Objectif visé → Reproduisez telles quelles toutes les lignes des entrées ci-dessous, sans en omettre aucune.

Entrées extraites →
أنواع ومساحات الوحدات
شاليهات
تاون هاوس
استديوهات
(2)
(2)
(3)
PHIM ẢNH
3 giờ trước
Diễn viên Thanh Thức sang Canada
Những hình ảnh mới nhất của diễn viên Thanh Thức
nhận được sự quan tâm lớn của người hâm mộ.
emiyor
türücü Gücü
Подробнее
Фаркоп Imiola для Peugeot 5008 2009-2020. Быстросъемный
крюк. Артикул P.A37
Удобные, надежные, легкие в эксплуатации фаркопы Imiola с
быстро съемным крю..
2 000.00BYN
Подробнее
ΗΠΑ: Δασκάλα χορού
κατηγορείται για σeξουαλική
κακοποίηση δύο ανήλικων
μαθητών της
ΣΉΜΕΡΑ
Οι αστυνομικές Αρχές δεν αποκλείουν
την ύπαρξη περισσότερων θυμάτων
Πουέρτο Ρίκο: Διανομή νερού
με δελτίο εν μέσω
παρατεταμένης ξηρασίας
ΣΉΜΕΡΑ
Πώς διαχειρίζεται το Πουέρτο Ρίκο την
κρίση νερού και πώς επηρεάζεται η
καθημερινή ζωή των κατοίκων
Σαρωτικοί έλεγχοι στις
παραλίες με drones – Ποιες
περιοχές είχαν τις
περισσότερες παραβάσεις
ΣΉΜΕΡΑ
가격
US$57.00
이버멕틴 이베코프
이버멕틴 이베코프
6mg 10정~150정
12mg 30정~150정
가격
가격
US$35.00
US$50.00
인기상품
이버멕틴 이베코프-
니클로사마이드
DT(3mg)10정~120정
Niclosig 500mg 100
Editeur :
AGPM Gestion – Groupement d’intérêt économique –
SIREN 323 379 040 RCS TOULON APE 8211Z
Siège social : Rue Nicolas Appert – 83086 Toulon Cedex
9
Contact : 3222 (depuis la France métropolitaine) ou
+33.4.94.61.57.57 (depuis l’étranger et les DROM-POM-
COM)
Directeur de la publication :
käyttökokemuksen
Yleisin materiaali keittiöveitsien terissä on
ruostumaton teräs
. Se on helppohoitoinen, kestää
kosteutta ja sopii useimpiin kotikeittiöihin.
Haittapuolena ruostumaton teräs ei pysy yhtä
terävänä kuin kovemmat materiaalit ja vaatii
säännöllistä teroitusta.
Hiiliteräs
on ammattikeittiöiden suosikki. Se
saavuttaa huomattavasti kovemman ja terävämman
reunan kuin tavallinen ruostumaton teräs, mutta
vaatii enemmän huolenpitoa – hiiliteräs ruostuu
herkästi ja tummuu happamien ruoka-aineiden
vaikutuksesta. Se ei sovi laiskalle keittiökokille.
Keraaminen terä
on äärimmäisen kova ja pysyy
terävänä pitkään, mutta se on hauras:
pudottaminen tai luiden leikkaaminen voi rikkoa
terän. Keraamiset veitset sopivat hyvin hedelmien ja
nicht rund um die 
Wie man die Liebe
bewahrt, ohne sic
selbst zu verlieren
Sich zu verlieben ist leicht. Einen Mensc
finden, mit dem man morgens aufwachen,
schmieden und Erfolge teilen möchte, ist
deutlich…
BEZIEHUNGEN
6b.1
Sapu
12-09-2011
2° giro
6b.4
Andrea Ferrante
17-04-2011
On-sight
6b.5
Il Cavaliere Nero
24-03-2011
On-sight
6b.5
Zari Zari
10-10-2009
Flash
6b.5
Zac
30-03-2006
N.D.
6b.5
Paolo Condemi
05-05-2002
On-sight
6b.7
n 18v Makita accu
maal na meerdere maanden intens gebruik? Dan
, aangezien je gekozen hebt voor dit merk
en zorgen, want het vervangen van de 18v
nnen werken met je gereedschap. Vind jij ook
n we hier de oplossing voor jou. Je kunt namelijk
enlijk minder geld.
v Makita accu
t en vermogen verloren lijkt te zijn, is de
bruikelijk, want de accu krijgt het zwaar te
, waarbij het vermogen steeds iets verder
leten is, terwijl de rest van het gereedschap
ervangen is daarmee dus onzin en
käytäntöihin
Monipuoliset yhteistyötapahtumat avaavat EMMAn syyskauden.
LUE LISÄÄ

Réponse rédigée →
أنواع ومساحات الوحدات
شاليهات
تاون هاوس
استديوهات
(2)
(2)
(3)
PHIM ẢNH
3 giờ trước
Diễn viên Thanh Thức sang Canada
Những hình ảnh mới nhất của diễn viên Thanh Thức
nhận được sự quan tâm lớn của người hâm mộ.
emiyor
türücü Gücü
Подробнее
Фаркоп Imiola для Peugeot 5008 2009-2020. Быстросъемный
крюк. Артикул P.A37
Удобные, надежные, легкие в эксплуатации фаркопы Imiola с
быстро съемным крю..
2 000.00BYN
Подробнее
ΗΠΑ: Δασκάλα χορού
κατηγορείται για σeξουαλική
κακοποίηση δύο ανήλικων
μαθητών της
ΣΉΜΕΡΑ
Οι αστυνομικές Αρχές δεν αποκλείουν
την ύπαρξη περισσότερων θυμάτων
Πουέρτο Ρίκο: Διανομή νερού
με δελτίο εν μέσω
παρατεταμένης ξηρασίας
ΣΉΜΕΡΑ
Πώς διαχειρίζεται το Πουέρτο Ρίκο την
κρίση νερού και πώς επηρεάζεται η
καθημερινή ζωή των κατοίκων
Σαρωτικοί έλεγχοι στις
παραλίες με drones – Ποιες
περιοχές είχαν τις
περισσότερες παραβάσεις
ΣΉΜΕΡΑ
가격
US$57.00
이버멕틴 이베코프
이버멕틴 이베코프
6mg 10정~150정
12mg 30정~150정
가격
가격
US$35.00
US$50.00
인기상품
이버멕틴 이베코프-
니클로사마이드
DT(3mg)10정~120정
Niclosig 500mg 100
Editeur :
AGPM Gestion – Groupement d’intérêt économique –
SIREN 323 379 040 RCS TOULON APE 8211Z
Siège social : Rue Nicolas Appert – 83086 Toulon Cedex
9
Contact : 3222 (depuis la France métropolitaine) ou
+33.4.94.61.57.57 (depuis l’étranger et les DROM-POM-
COM)
Directeur de la publication :
käyttökokemuksen
Yleisin materiaali keittiöveitsien terissä on
ruostumaton teräs
. Se on helppohoitoinen, kestää
kosteutta ja sopii useimpiin kotikeittiöihin.
Haittapuolena ruostumaton teräs ei pysy yhtä
terävänä kuin kovemmat materiaalit ja vaatii
säännöllistä teroitusta.
Hiiliteräs
on ammattikeittiöiden suosikki. Se
saavuttaa huomattavasti kovemman ja terävämman
reunan kuin tavallinen ruostumaton teräs, mutta
vaatii enemmän huolenpitoa – hiiliteräs ruostuu
herkästi ja tummuu happamien ruoka-aineiden
vaikutuksesta. Se ei sovi laiskalle keittiökokille.
Keraaminen terä
on äärimmäisen kova ja pysyy
terävänä pitkään, mutta se on hauras:
pudottaminen tai luiden leikkaaminen voi rikkoa
terän. Keraamiset veitset sopivat hyvin hedelmien ja
nicht rund um die 
Wie man die Liebe
bewahrt, ohne sic
selbst zu verlieren
Sich zu verlieben ist leicht. Einen Mensc
finden, mit dem man morgens aufwachen,
schmieden und Erfolge teilen möchte, ist
deutlich…
BEZIEHUNGEN
6b.1
Sapu
12-09-2011
2° giro
6b.4
Andrea Ferrante
17-04-2011
On-sight
6b.5
Il Cavaliere Nero
24-03-2011
On-sight
6b.5
Zari Zari
10-10-2009
Flash
6b.5
Zac
30-03-2006
N.D.
6b.5
Paolo Condemi
05-05-2002
On-sight
6b.7
n 18v Makita accu
maal na meerdere maanden intens gebruik? Dan
, aangezien je gekozen hebt voor dit merk
en zorgen, want het vervangen van de 18v
nnen werken met je gereedschap. Vind jij ook
n we hier de oplossing voor jou. Je kunt namelijk
enlijk minder geld.
v Makita accu
t en vermogen verloren lijkt te zijn, is de
bruikelijk, want de accu krijgt het zwaar te
, waarbij het vermogen steeds iets verder
leten is, terwijl de rest van het gereedschap
ervangen is daarmee dus onzin en
käytäntöihin
Monipuoliset yhteistyötapahtumat avaavat EMMAn syyskauden.
LUE LISÄÄ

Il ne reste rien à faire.